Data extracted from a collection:
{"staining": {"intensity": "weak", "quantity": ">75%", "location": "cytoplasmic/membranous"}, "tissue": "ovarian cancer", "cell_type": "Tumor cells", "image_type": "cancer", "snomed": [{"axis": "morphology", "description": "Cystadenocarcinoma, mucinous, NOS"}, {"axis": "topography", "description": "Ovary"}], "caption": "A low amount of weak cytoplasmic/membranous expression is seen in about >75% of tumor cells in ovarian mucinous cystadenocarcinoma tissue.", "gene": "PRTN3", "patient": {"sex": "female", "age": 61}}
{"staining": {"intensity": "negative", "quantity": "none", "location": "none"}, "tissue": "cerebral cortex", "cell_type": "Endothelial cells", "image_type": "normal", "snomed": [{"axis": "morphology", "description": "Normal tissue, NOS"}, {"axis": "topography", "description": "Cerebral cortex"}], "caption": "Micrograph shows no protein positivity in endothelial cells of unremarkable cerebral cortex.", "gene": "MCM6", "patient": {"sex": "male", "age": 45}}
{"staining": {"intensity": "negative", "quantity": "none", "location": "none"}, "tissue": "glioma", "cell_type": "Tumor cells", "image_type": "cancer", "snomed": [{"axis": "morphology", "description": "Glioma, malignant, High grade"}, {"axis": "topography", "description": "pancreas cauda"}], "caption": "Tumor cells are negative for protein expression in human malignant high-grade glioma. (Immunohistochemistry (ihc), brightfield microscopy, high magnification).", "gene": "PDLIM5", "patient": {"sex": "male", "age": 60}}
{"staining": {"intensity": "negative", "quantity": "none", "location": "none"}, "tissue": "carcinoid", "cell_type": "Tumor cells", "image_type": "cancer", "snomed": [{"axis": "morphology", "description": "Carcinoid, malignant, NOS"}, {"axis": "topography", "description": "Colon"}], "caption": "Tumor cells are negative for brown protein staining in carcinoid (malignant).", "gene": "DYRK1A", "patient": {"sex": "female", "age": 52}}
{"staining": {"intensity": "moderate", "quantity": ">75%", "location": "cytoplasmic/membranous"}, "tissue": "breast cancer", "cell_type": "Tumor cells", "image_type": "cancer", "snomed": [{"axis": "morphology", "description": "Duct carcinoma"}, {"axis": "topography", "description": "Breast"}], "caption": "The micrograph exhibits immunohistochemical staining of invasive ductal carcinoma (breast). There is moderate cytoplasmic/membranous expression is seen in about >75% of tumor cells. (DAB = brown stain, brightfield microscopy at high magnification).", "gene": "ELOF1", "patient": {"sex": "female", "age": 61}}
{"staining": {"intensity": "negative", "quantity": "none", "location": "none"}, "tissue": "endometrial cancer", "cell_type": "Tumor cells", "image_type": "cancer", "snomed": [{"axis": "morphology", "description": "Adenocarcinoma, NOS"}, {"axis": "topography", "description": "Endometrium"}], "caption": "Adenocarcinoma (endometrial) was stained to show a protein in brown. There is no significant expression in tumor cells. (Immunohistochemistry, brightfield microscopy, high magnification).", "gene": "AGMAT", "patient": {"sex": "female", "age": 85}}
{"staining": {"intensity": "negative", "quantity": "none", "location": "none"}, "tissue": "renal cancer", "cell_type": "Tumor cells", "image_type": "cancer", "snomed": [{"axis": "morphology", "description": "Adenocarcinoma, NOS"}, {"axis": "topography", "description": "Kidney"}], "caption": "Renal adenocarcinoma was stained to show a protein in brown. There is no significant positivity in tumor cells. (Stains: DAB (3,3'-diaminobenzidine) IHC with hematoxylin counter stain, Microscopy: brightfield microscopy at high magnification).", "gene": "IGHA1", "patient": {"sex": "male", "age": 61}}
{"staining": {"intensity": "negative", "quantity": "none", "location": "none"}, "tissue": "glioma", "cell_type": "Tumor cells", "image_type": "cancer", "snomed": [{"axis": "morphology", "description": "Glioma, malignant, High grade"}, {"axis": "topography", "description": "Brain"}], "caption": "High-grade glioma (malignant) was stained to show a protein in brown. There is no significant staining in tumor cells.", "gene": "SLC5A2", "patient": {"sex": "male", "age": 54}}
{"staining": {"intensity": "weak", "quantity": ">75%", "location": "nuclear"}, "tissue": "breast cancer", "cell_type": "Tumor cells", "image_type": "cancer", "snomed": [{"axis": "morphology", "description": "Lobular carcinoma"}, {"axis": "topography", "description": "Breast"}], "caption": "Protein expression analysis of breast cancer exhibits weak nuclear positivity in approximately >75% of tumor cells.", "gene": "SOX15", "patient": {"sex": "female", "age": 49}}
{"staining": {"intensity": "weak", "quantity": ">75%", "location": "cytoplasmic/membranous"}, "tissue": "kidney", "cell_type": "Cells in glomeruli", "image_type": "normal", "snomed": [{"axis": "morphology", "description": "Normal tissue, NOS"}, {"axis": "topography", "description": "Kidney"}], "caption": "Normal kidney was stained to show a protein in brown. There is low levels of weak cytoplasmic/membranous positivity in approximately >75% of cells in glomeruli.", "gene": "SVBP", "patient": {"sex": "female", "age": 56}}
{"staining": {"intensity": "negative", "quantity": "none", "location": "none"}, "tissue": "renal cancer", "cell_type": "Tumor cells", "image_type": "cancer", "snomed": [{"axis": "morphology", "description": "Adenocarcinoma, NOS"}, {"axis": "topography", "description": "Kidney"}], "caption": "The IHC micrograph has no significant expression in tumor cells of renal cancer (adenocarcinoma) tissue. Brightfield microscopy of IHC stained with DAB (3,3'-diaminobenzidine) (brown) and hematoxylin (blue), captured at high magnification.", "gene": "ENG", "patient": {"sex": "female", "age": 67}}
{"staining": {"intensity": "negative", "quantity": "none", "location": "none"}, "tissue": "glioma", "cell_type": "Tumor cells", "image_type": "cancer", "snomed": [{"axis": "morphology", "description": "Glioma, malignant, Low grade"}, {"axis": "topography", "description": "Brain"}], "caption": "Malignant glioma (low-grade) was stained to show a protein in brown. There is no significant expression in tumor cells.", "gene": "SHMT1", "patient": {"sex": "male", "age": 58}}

#### Problem details
Search the data for the word "membranous" and report how many lines include it, with the number alone.

#### Reply to the task
3